_Given request 1_:
Starting at the beginning of the records and ending after the line that contains "f'''8. e'''8 r8 |", turn those lines into a numbered list with blank lines left out. Don't include the pictures in your answer.

_Selected text_:
Proof of exponential from homomorphism property I am going back through a bunch of calculus I learned in high school and proving the stuff that they just told us was true.  Along the way, I found I had to prove that if $f(x+y)=f(x)f(y)$ then $f$ is an exponential function.
I managed to do it by induction on the integers, then generalizing to the rationals by the fundamental theorem of arithmetic, then to the reals by continuity.  It involved some rather ugly analysis for $f(1/2)$ because there are two possible values for the square root, which I didn't have to worry about for the other primes because, over $R$, odd powers are invertible.  But this prevents my argument from being generalized to the complex numbers.
There has to be a more elegant way to get this result.  I'm hoping you can point me in the right direction toward a better proof (preferably without giving the whole thing away -- the point, after all, is to develop my ingenuity).
 A: Note that either $f(x)=0$ for all $x$, or else $f(x)\gt 0$ for all $x$: indeed, since $x = \frac{1}{2}x + \frac{1}{2}x$, it follows that $f(x)$ is a square, so $f(x)\geq 0$. If $f(a)=0$ for some $a$, then $f(x) = f((x-a)+a) = f(x-a)f(a) = 0$ for all $x$. 
So one possibility is the constant function $0$. I guess you can call that an exponential function...

_Records supplied_:
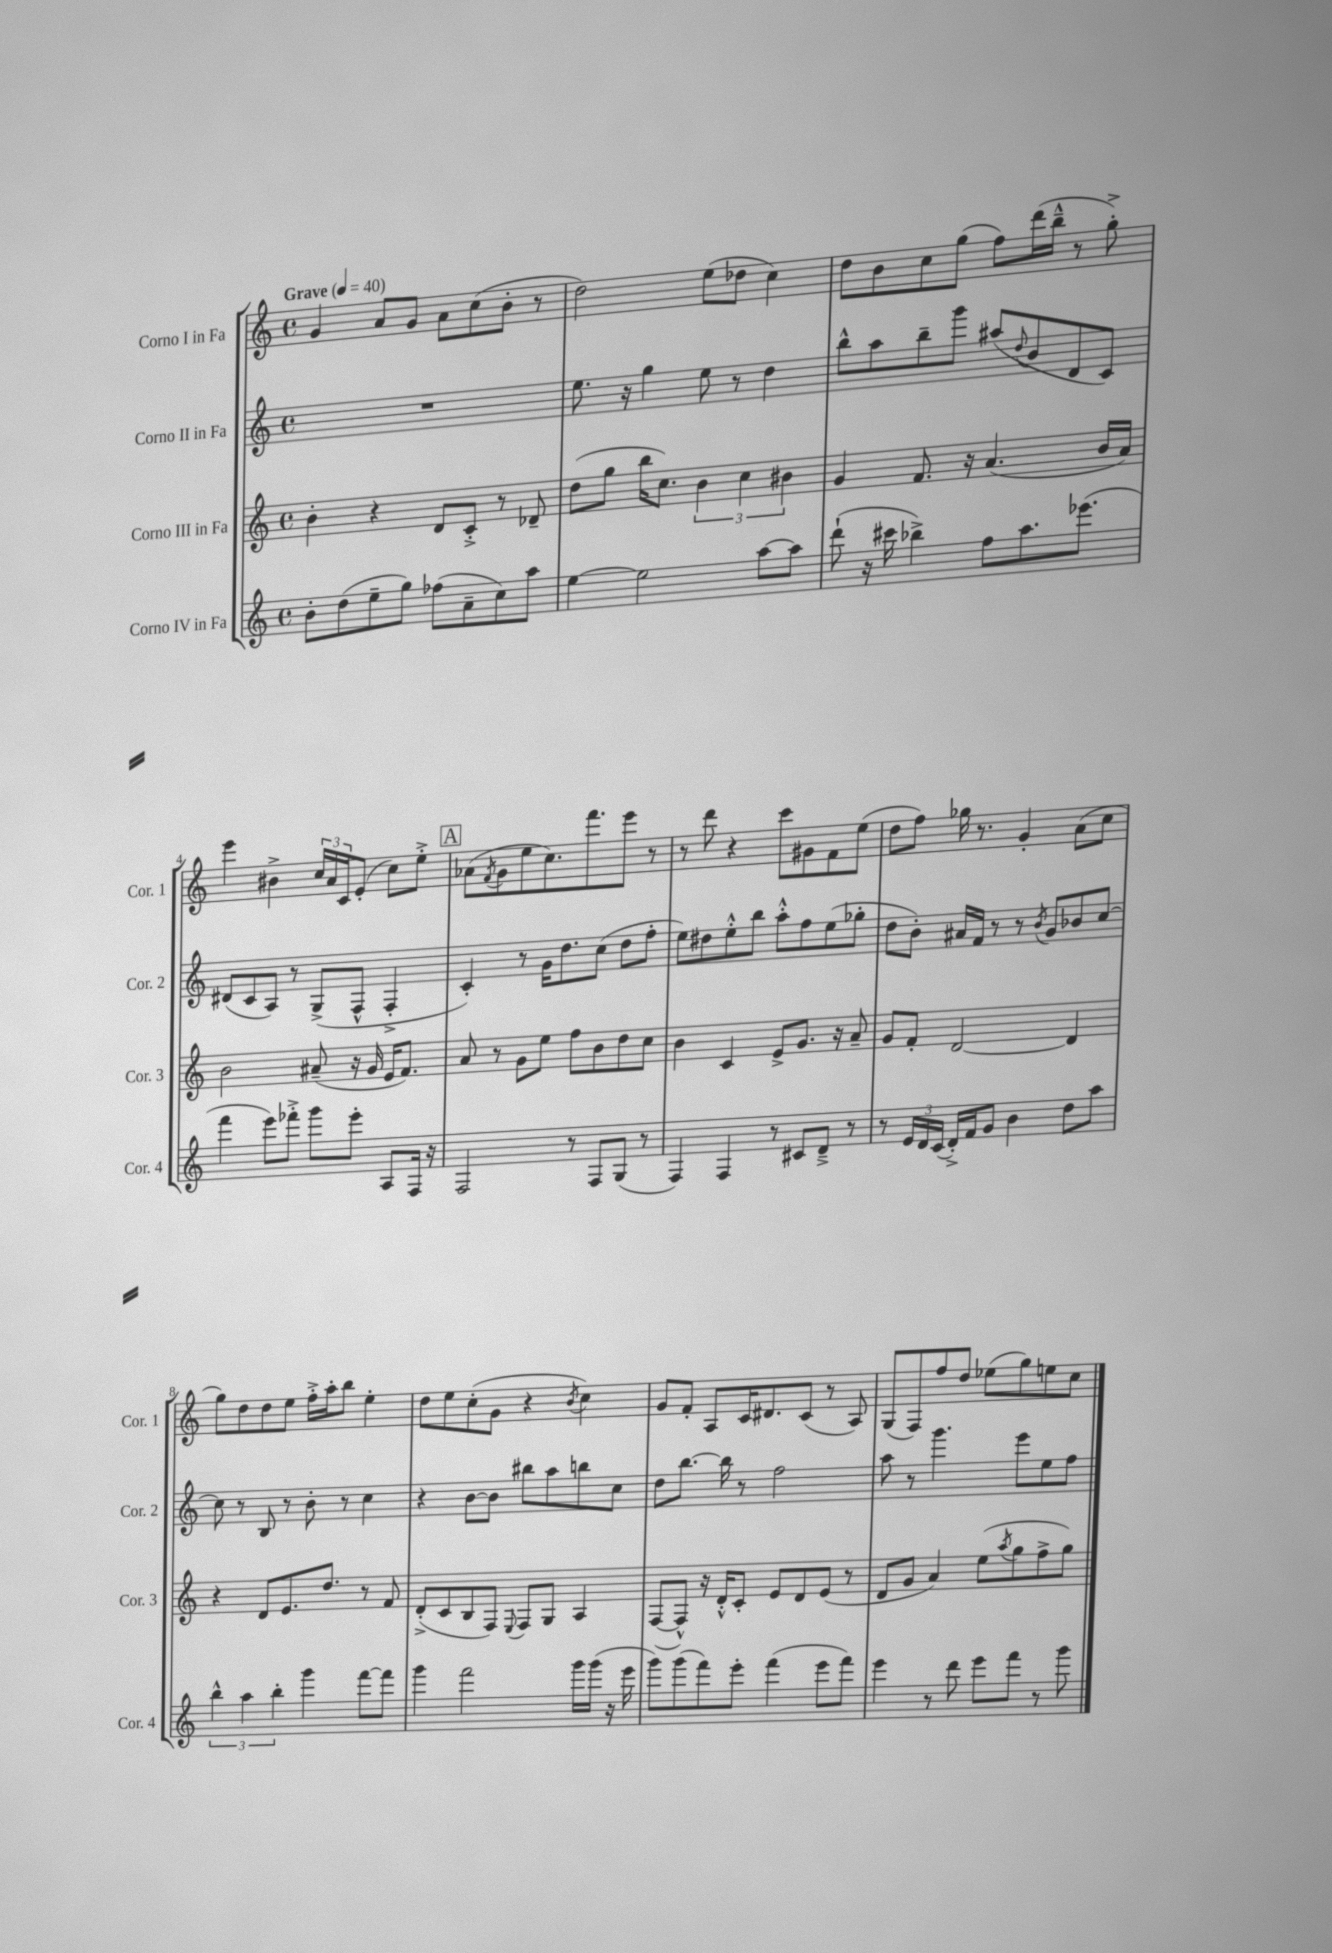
<<
\new StaffGroup <<
\new Staff = "s0" \with { instrumentName = "Corno I in Fa" shortInstrumentName = "Cor. 1" } {
    \clef treble \key c \major \defaultTimeSignature \time 4/4 \tempo "Grave" 4 = 40
    g'4 a'8 g'8 a'8 c''8( b'8-. r8 |
    d''2) e''8( des''8 c''4) |
    d''8 b'8 c''8 g''8( f''8) d'''16( b''16---^ r8 g''8-.->) |
    e'''4 bis'4-> \tuplet 3/2 { c''16 a'16 c'16 } e'8-.( c''8) e''8-.-> |
    \mark \markup { \box "A" } aes'8( \acciaccatura { f'8 } g'8 e''8 c''8.) f'''8. e'''8 r8 |
    r8 d'''8 r4 c'''8 gis'8 f'8 e''8( |
    d''8 f''8) ges''16 r8. g'4-. a'8( c''8 |
    g''8) d''8 d''8 e''8 f''16-.-> a''16-. b''8 e''4-. |
    d''8 e''8 c''8-.( g'8 r4 \acciaccatura { b'8 } c''4) |
    g'8 f'8-. a8 c'16 dis'8. c'8( r8 a8) |
    g8( f8) f''8 d''8 ees''8( g''8) e''8 c''8 \bar "|." |
}
\new Staff = "s1" \with { instrumentName = "Corno II in Fa" shortInstrumentName = "Cor. 2" } {
    \clef treble \key c \major \defaultTimeSignature \time 4/4
    R1 |
    e''8. r16 g''4 e''8 r8 d''4 |
    b''8-^ a''8 b''8-- g'''8 ais''8( \appoggiatura { d''8 } b'8 d'8 c'8) |
    dis'8( c'8 a8) r8 g8->( f8-^ f4-.-> |
    \mark \markup { \box "A" } c'4-.) r8 g'16 d''8. c''8( d''8 f''8-. |
    e''8) dis''8 e''8-.-^ b''8 a''8-.-^ f''8 e''8( ges''8-. |
    d''8 b'8-.) ais'16 f'16 r8 r8 \acciaccatura { b'8 } g'8 bes'8 c''8~ |
    c''8 r8 b8 r8 b'8-. r8 c''4 |
    r4 b'8~ b'8 bis''8 a''8 b''8 c''8 |
    d''8 b''8.~ b''16 r8 f''2 |
    a''8 r8 g'''4. e'''8 e''8 f''8 \bar "|." |
}
\new Staff = "s2" \with { instrumentName = "Corno III in Fa" shortInstrumentName = "Cor. 3" } {
    \clef treble \key c \major \defaultTimeSignature \time 4/4
    b'4-. r4 d'8 c'8-.-> r8 des'8-- |
    d''8( g''8 b''16 c''8.) \tuplet 3/2 { b'4 c''4 bis'4 } |
    g'4 f'8. r16 a'4.( b'16 a'16) |
    b'2 ais'8--( r16 g'16 e'16 f'8.) |
    \mark \markup { \box "A" } a'8 r8 g'8 e''8 f''8 b'8 d''8 c''8 |
    b'4 c'4 e'8-> g'8. r16 a'8-- |
    g'8 f'8-. d'2~ d'4 |
    r4 d'8 e'8. d''8. r8 f'8 |
    d'8-.->( c'8 b8 f8) \appoggiatura { e8 } f8 g8 a4 |
    f8~( f8-^) r16 d'16-.-^ c'8-. e'8 d'8 e'8( r8 |
    d'8 g'8 a'4) e''8( \acciaccatura { a''8 } g''8 f''8-> g''8) \bar "|." |
}
\new Staff = "s3" \with { instrumentName = "Corno IV in Fa" shortInstrumentName = "Cor. 4" } {
    \clef treble \key c \major \defaultTimeSignature \time 4/4
    b'8-. d''8( e''8-- g''8) fes''8( a'8-- c''8) a''8 |
    e''4~ e''2 a''8~ a''8 |
    d'''8-!( r16 cis'''16 bes''4->) f''8 a''8. ees'''8.( |
    f'''4 e'''8) fes'''8-.-> g'''8 e'''8-. a8 f16 r16 |
    \mark \markup { \box "A" } f2 r8 f8 g8( r8 |
    f4) f4 r8 cis'8 d'8---> r8 |
    r8 \tuplet 3/2 { e'16 d'16 c'16( } d'16-.->) f'16 g'8 b'4 d''8 a''8 |
    \tuplet 3/2 { b''4-^ a''4 b''4-. } g'''4 f'''8~ f'''8 |
    g'''4 f'''2 g'''16 g'''16( r16 e'''16 |
    g'''8) g'''8( f'''8) e'''8-. f'''4( e'''8 f'''8) |
    e'''4 r8 d'''8 e'''8 f'''8 r8 g'''8 \bar "|." |
}
>>
>>
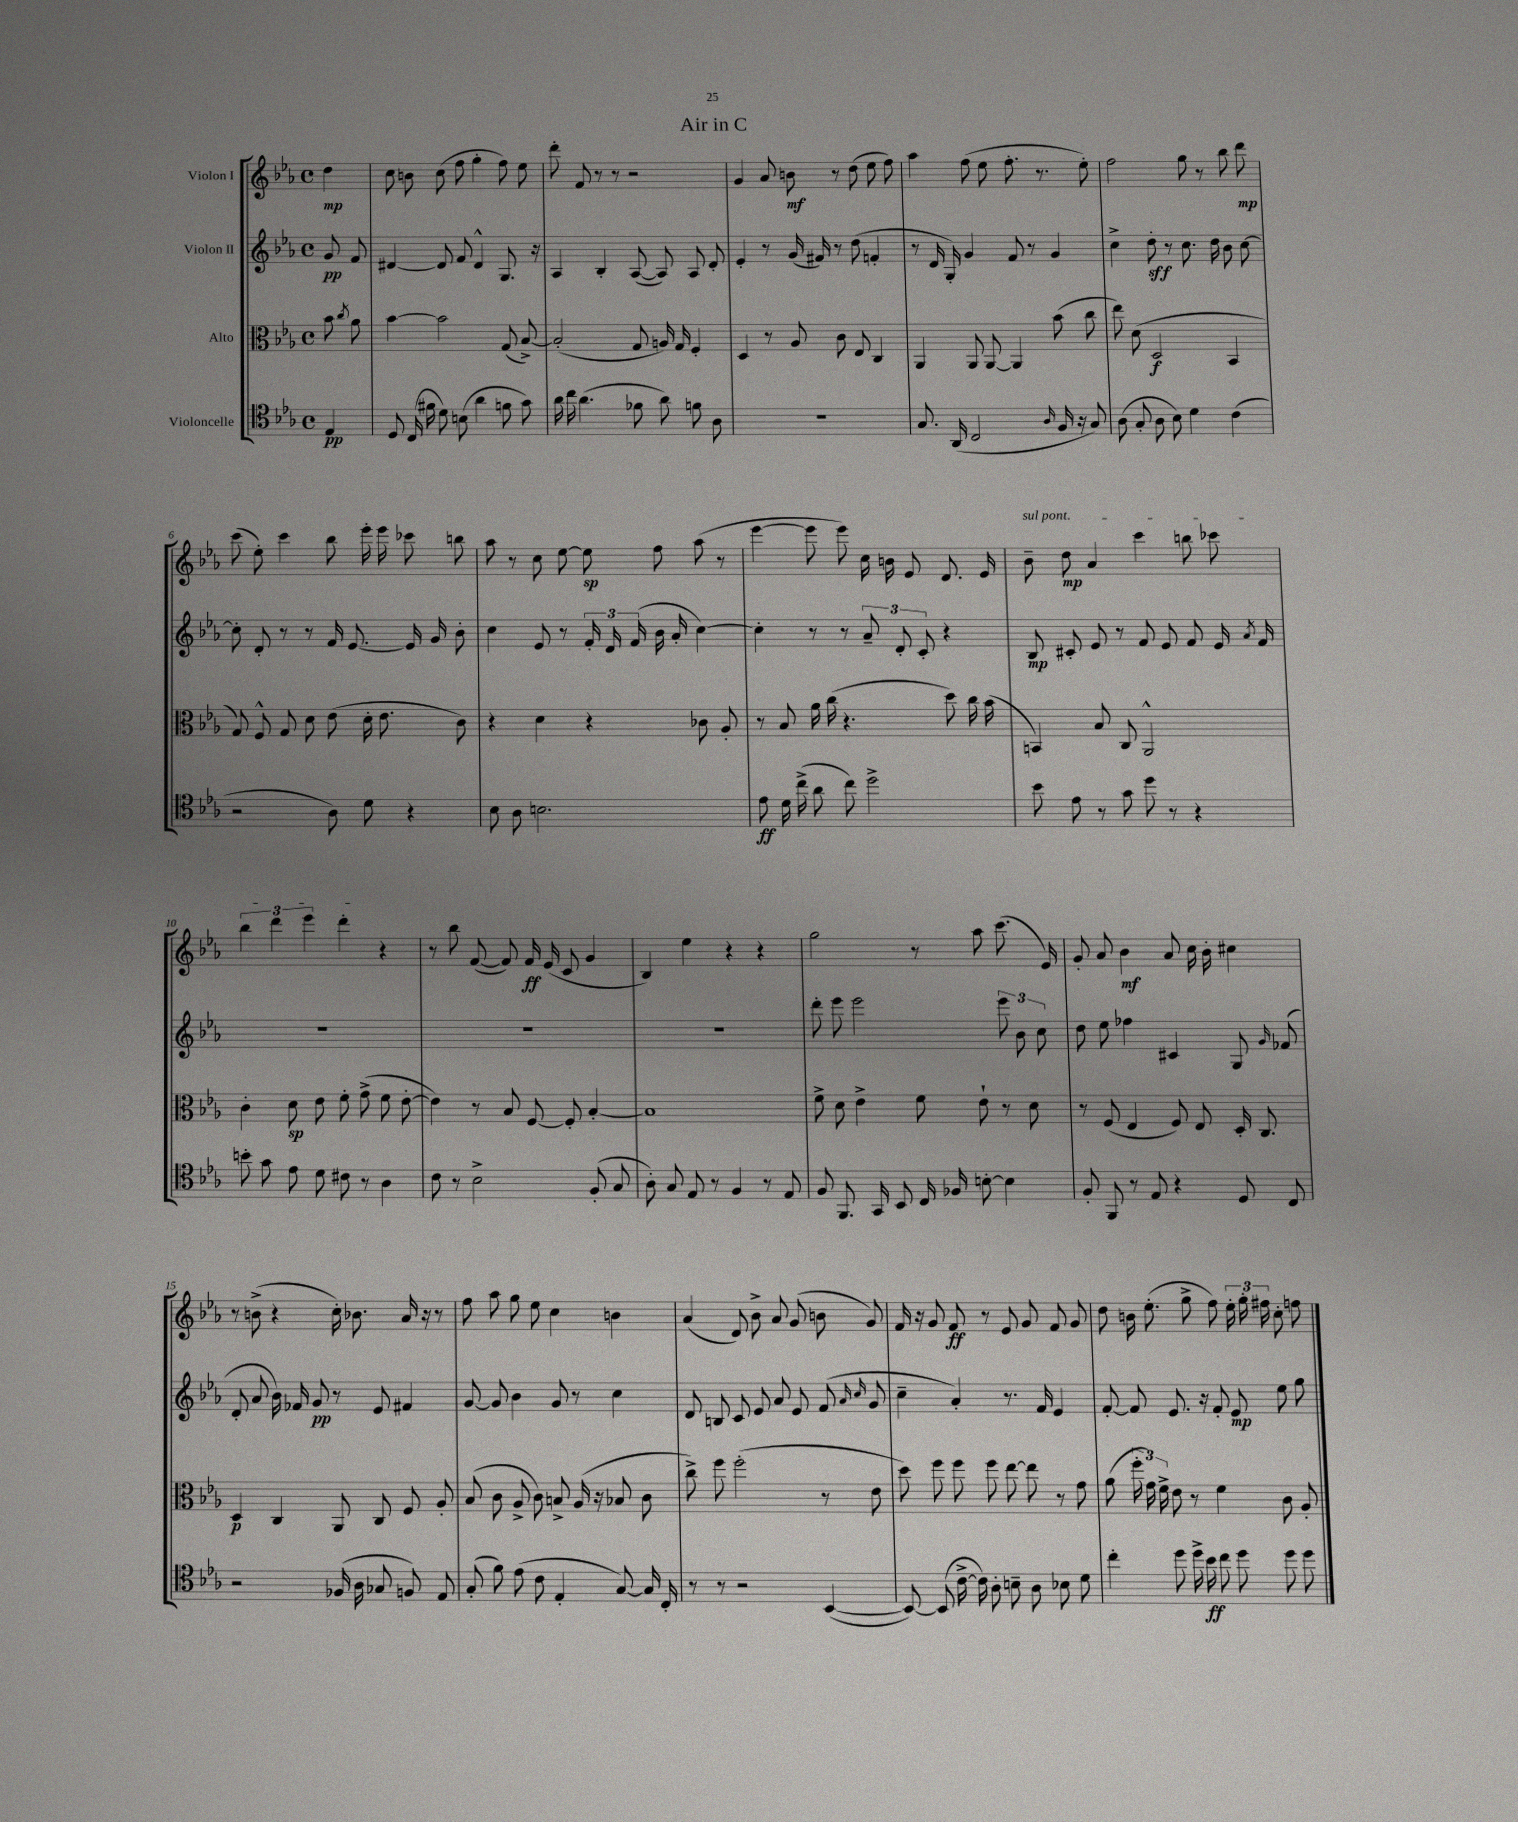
\header { title = "Air in C" }
<<
\new StaffGroup <<
\new Staff = "s0" \with { instrumentName = "Violon I" } {
    \clef treble \key ees \major \defaultTimeSignature \time 4/4 \partial 4
    \autoBeamOff d''4\mp |
    c''8 b'8 c''8( f''8 g''4-. f''8) ees''8 |
    d'''8-. f'8 r8 r8 r2 |
    g'4 aes'8 b'8\mf r8 d''8( ees''8 f''8) |
    aes''4 f''8( ees''8 f''8.-. r8. ees''8-.) |
    f''2 g''8 r8 bes''8 d'''8\mp |
    c'''8( ees''8-.) c'''4 bes''8 ees'''16-. ees'''16 ces'''8 b''8 |
    aes''8 r8 c''8 ees''8~ ees''8\sp f''8 aes''8( r8 |
    ees'''4~ ees'''8 ees'''8) c''16 b'16 ees'8 d'8. ees'16 |
    \once \override TextSpanner.bound-details.left.text = \markup { \italic "sul pont." } bes'8--\startTextSpan d''8\mp aes'4 c'''4 b''8 ces'''8 |
    \tuplet 3/2 { bes''4 d'''4 ees'''4 } d'''4-.\stopTextSpan r4 |
    r8 bes''8 f'8~( f'8) f'16\ff ees'16( c'8 g'4 |
    bes4) ees''4 r4 r4 |
    g''2 r8 aes''8 c'''8.( ees'16) |
    g'8-. aes'8 bes'4\mf aes'8 c''16 bes'16-. cis''4 |
    r8 b'8->( r4 c''16-.) bes'8. aes'16 r16 r8 |
    f''8 aes''8 g''8 ees''8 c''4 b'4 |
    aes'4( d'8) bes'8-> aes'8 g'8( b'8 g'8) |
    f'16 r16 g'8 f'8\ff r8 ees'8 g'8 f'8 g'8 |
    d''8 b'16 ees''8.-.( g''8-> f''8) \tuplet 3/2 { ees''16-. g''16-. fis''16 } c''8-. f''8 \bar "|." |
}
\new Staff = "s1" \with { instrumentName = "Violon II" } {
    \clef treble \key ees \major \defaultTimeSignature \time 4/4 \partial 4
    \autoBeamOff g'8\pp f'8 |
    dis'4~ dis'8 f'8 dis'4-^ g8. r16 |
    aes4 bes4-. aes8~( aes8) aes8 d'8-. |
    ees'4-. r8 g'16( fis'16) r8 d''8( f'4-. |
    r8 d'16 g16-.) g'4 f'8 r8 g'4 |
    c''4-> d''8-.\sff r8 c''8. d''16 bes'8 c''8~ |
    c''8-. d'8-. r8 r8 f'16 ees'8.~ ees'16 g'16 bes'8-. |
    c''4 ees'8 r8 \tuplet 3/2 { f'16-. d'16 f'16( } bes'16 aes'16-. c''4~) |
    c''4-. r8 r8 \tuplet 3/2 { aes'8-- d'8-. c'8-. } r4 |
    bes8\mp cis'8-. ees'8 r8 f'8 ees'8 f'8 ees'16 \acciaccatura { aes'8 } f'16 |
    R1 |
    R1 |
    R1 |
    d'''8-. ees'''8 ees'''2 \tuplet 3/2 { ees'''8 bes'8 c''8 } |
    d''8 ees''8 fes''4 cis'4 g8 \grace { g'16 } fes'8( |
    d'8-. aes'8 bes'16) fes'16 g'8\pp r8 ees'8 fis'4 |
    g'8~ g'8 bes'4 g'8 r8 c''4 |
    d'8 b8 c'8 ees'8 aes'8 ees'8 f'8( \grace { aes'16 c''16 } g'8 |
    c''4-- aes'4-.) r8. f'16 ees'4 |
    f'8~-. f'8 ees'8. r16 f'8-. ees'8\mp ees''8 g''8 \bar "|." |
}
\new Staff = "s2" \with { instrumentName = "Alto" } {
    \clef alto \key ees \major \defaultTimeSignature \time 4/4 \partial 4
    \autoBeamOff bes'8 \acciaccatura { c''8 } aes'8 |
    bes'4~ bes'2 g8( bes8~->) |
    bes2-.( g8 a16) g16 f4-. |
    d4 r8 aes8 c'8 ees8 c4 |
    aes,4 aes,8 aes,8~ aes,4 bes'8( c''8 |
    ees''8) d'8( d2\f bes,4 |
    g8) f8-^ g8 d'8 ees'8( d'16-. ees'8. c'8) |
    r4 d'4 r4 ces'8 aes8-. |
    r8 bes8 aes'16 c''16( r4. d''8) c''16 bes'16( |
    b,4) bes8 c8 aes,2-^ |
    c'4-. d'8\sp ees'8 f'8-. g'8->( f'8 ees'8~-. |
    ees'4) r8 bes8 f8~ f8-. bes4~-. |
    bes1 |
    f'8-> d'8 ees'4-> f'8 ees'8-! r8 d'8 |
    r8 f8( ees4 f8) ees8 d16-. c8. |
    d4\p c4 aes,8 c8 f8 aes8-. |
    bes8( c'8 aes8-> c'8) b8-> aes16( r16 bes8 c'8 |
    c''8->) f''8 f''2-.( r8 ees'8 |
    d''8) f''8 f''8 f''8 ees''8~ ees''8 r8 g'8 |
    aes'8( \tuplet 3/2 { f''16-. g'16) f'16-> } ees'8 r8 f'4 c'8 aes8-. \bar "|." |
}
\new Staff = "s3" \with { instrumentName = "Violoncelle" } {
    \clef tenor \key ees \major \defaultTimeSignature \time 4/4 \partial 4
    \autoBeamOff ees4\pp |
    d8 c16( fis'16 d'8) b8( aes'4 f'8 g'8) |
    aes'16 c''16 aes'4.( fes'8 aes'8) f'8 aes8 |
    R1 |
    g8. aes,16( c2 \grace { aes16 } f16 r16 g8) |
    aes8( g8-. aes8 bes8) d'4 c'4( |
    r2 aes8) d'8 r4 |
    bes8 aes8 b2. |
    ees'8\ff d'16 c''16->( aes'8 c''8) d''2-> |
    bes'8 ees'8 r8 g'8 d''8 r8 r4 |
    b'8-. g'8 ees'8 d'8 cis'8 r8 aes4 |
    c'8 r8 bes2-> f8-.( g8 |
    aes8-.) g8 ees8 r8 f4 r8 ees8 |
    f8 f,8. g,16 bes,8 c16 fes16 b8~-. b4 |
    f8-. f,8 r8 ees8 r4 d8 c8 |
    r2 fes16( aes16 ges8 f8) ees8 |
    g8-.( f'8) ees'8( c'8 ees4-. g8~) g16 c16-. |
    r8 r8 r2 bes,4~( |
    bes,8~) bes,8( c'16~-> c'16) aes8-. b8-- aes8 bes8 d'8 |
    c''4-. d''8 d''16-> bes'16\ff c''8 d''8 d''8 d''8 \bar "|." |
}
>>
>>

_Given request 2_:
In the thread on proving the exponential property, rewrite the paragraph beginning "Note that either" as a brief list that keeps its main facts.

_Full solution 1_:
1. <<
2. \new StaffGroup <<
3. \new Staff = "s0" \with { instrumentName = "Corno I in Fa" shortInstrumentName = "Cor. 1" } {
4.     \clef treble \key c \major \defaultTimeSignature \time 4/4 \tempo "Grave" 4 = 40
5.     g'4 a'8 g'8 a'8 c''8( b'8-. r8 |
6.     d''2) e''8( des''8 c''4) |
7.     d''8 b'8 c''8 g''8( f''8) d'''16( b''16---^ r8 g''8-.->) |
8.     e'''4 bis'4-> \tuplet 3/2 { c''16 a'16 c'16 } e'8-.( c''8) e''8-.-> |
9.     \mark \markup { \box "A" } aes'8( \acciaccatura { f'8 } g'8 e''8 c''8.) f'''8. e'''8 r8 |

_Full solution 2_:
- Either $f(x)=0$ for all $x$, or $f(x)>0$ for all $x$.
- Since $x = \frac{1}{2}x + \frac{1}{2}x$, $f(x)$ is a square, so $f(x)\geq 0$.
- If $f(a)=0$ for some $a$, then $f(x) = f(x-a)f(a) = 0$ for every $x$.